A Division Bench upheld the prospective operation of the Amendment Act in Vaishali S. Ganorkar v. Satish Keshavrao Ganorkar, which in effect disentitles all daughters born before 9 September 2005 to claim their equal interest in the Joint HUF governed under the Mitakshara law. Further, the Bench interpreted the amended section to mean that daughters born before 2005 would get rights in the coparcenary property only on the death of the father-coparcener on or after 9 September, 2005.  This provision effectively leaves the daughters remediless if a male coparcener, in the interim, decides to dispose of the property by testament/will.

Disagreeing with the decision of the Division Bench, Single Judge R.G Ketkar J. held that the amended section has retrospective effect from the date of the enactment of the Principal Act and is applicable to all daughters who are born before or after 2005 as a daughter becomes a coparcener in her own right by virtue of her birth. The matter was thus referred by the Single Judge to the Full Bench in order to reconcile the differing opinions and reach a reasoned decision bound to impact the lives of millions in the country.

Although Hindu women were considered a part of the HUF under the Shastric/Customary Law for the purpose of maintenance, they did not have a right in the property and it transmitted only to male coparceners by way of survivorship. Today, modern thinking has slowly shaped society to accept equality of the genders which has thankfully seeped into the laws of intestate succession resulting in the Amending Act, 2005.  However, the amended Section 6 has left ample scope to the courts for interpretation and this is precisely the critical space where equality needs to be reasoned and upheld. More than just seeing this issue through the lens of feminist movements for equality, the case throws light on the current trend of the courts in application of the rules of interpretation.

The Full Bench concurring with the opinion of the Single Judge stated “We agree with the Respondents that normally a statute should be construed on its plain meaning. However, when the plain reading of the provision is not very clear then, in that case, one has to apply an appropriate tool of interpretation to unearth the intent, object and purpose of the enactment. In such cases, particularly, in cases of socio-economic legislations like the one we are concerned with, we must apply the Mischief or Purposive Rule of interpretation to find out the true meaning of the Statute”. The Mischief Rule propounded in 1584 from Heydon’s case, essentially seeks to rectify the existing defect in the common law and thus allows interpretation to keep in tune with the changing social philosophies of the time.

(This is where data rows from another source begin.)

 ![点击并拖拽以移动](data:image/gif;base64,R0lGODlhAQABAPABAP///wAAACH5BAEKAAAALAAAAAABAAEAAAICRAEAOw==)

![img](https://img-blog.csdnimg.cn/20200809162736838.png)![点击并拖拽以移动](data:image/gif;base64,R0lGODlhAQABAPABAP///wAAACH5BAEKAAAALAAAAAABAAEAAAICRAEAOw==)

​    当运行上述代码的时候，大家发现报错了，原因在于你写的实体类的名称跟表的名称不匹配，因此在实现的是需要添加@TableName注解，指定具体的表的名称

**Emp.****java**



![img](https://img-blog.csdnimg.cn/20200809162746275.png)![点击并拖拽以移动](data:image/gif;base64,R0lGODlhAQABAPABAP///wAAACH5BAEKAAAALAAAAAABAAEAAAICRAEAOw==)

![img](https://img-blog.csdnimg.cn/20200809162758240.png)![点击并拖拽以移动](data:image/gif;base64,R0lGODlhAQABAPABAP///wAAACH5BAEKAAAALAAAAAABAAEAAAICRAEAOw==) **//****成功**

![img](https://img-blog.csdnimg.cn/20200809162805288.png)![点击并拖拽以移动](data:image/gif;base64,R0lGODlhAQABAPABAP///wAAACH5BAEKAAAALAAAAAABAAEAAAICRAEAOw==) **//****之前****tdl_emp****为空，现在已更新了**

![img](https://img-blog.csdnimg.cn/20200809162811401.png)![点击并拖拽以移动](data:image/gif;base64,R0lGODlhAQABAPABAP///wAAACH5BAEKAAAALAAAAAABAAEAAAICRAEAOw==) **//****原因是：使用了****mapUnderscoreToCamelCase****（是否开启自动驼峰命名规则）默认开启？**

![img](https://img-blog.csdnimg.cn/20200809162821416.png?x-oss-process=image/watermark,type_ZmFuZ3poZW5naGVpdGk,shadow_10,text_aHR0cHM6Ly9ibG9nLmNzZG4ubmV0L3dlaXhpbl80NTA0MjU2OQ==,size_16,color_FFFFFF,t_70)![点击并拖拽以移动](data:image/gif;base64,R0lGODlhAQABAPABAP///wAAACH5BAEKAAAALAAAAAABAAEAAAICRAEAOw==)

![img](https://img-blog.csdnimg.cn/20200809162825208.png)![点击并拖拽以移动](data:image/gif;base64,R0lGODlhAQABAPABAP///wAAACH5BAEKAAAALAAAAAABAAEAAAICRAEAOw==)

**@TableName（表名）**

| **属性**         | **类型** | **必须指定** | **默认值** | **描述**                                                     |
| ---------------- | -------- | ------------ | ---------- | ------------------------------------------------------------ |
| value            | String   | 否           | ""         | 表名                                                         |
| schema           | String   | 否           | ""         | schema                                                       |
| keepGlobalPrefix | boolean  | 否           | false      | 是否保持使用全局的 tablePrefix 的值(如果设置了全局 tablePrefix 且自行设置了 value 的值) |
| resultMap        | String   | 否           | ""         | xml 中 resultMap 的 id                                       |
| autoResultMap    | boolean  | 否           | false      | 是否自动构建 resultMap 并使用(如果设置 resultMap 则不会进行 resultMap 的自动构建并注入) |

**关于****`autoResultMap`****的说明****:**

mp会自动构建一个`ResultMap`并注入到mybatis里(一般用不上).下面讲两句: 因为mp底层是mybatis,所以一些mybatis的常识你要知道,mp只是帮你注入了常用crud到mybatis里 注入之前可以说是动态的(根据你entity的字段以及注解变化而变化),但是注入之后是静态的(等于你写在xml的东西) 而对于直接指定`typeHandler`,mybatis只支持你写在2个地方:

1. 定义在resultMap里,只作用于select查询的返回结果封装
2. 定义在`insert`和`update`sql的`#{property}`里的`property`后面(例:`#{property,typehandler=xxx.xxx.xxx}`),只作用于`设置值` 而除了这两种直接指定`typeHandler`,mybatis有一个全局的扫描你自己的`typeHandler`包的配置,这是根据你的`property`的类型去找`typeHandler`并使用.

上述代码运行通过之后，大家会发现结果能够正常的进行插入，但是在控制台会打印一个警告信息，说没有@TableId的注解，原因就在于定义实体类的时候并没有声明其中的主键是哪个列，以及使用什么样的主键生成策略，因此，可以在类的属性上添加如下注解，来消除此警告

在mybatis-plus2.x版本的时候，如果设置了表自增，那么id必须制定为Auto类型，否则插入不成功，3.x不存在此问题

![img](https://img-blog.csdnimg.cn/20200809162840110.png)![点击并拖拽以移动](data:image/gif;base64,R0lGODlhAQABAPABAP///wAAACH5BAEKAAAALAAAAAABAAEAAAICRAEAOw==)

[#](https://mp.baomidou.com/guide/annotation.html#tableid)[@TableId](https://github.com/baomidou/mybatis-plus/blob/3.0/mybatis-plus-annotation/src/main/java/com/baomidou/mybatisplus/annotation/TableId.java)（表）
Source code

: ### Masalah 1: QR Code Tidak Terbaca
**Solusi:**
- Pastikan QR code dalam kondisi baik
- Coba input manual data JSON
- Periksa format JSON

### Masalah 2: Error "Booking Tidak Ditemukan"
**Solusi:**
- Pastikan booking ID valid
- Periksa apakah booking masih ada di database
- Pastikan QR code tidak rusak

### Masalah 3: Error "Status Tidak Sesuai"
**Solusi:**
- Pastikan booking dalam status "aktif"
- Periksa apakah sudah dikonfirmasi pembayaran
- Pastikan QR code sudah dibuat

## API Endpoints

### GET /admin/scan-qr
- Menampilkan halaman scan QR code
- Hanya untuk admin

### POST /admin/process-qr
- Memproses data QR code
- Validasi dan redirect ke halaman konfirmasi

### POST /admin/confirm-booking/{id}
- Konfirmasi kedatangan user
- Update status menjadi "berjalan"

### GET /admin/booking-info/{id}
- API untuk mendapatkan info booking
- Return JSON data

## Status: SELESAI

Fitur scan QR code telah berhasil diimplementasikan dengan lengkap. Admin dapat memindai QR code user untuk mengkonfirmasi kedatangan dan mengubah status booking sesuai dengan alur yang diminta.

Applying the Purposive Rule to this case, the Full Bench has determined the prospective v. retrospective operation of the Amendment Act. As is well established, the interpretation of statutes raises a presumption against retrospective operation of statues unless expressly or impliedly specified by the legislation itself, as it would result in the dire and chaotic consequence of unsettling already vested rights. However, the courts must not be restrained by the black letter of the law which subverts the justice and equality due to millions of daughters born before 9 September 2005.

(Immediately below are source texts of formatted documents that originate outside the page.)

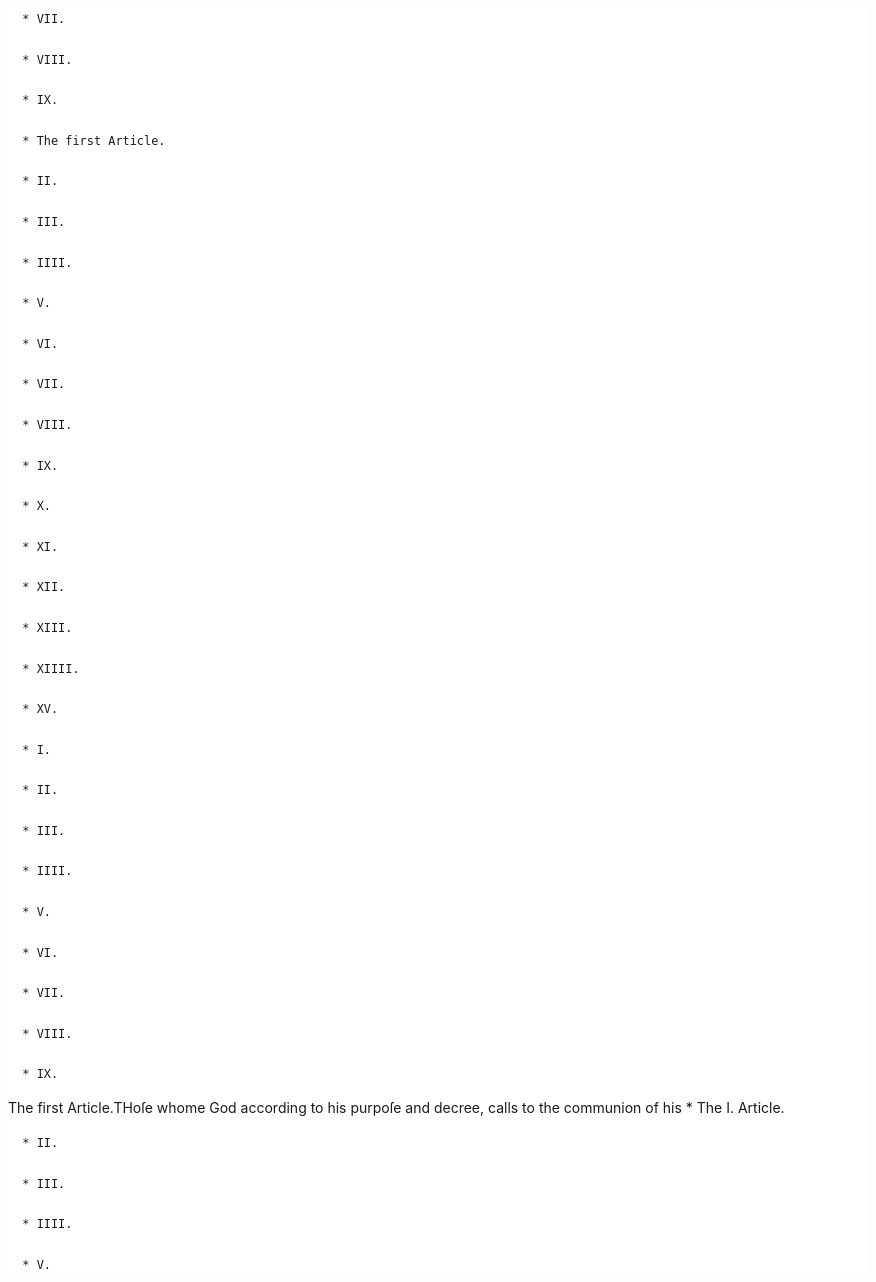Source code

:       * VII.

      * VIII.

      * IX.

      * The first Article.

      * II.

      * III.

      * IIII.

      * V.

      * VI.

      * VII.

      * VIII.

      * IX.

      * X.

      * XI.

      * XII.

      * XIII.

      * XIIII.

      * XV.

      * I.

      * II.

      * III.

      * IIII.

      * V.

      * VI.

      * VII.

      * VIII.

      * IX.
The first Article.THoſe whome God according to his purpoſe and decree, calls to the communion of his
      * The I. Article.

      * II.

      * III.

      * IIII.

      * V.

The Court, to mete out justice, resorted to the application of an intermediary category known as ‘Retroactive Statute’ which does not operate backwards and does not take away vested rights, but successfully provides rights to those daughters who are alive at the time of the Amendment Act, irrespective of whether they were born before or after 2005. In case the coparcener has died before 2005, then the pre-amended law is applicable but by passing of the Amendment Act, all daughters who are alive ipso facto become coparceners, thus settling the interpretation of the amended Section 6. “The only requirement is that when an Act is being sought to be applied, the person concerned must be in existence/living. The Parliament has specifically used the word ‘on and from the commencement of Hindu Succession (Amendment) Act, 2005’ so as to ensure that rights which are already settled are not disturbed by virtue of person claiming as an heir to a daughter who had passed away before the Amendment Act came into force.”, the Court said.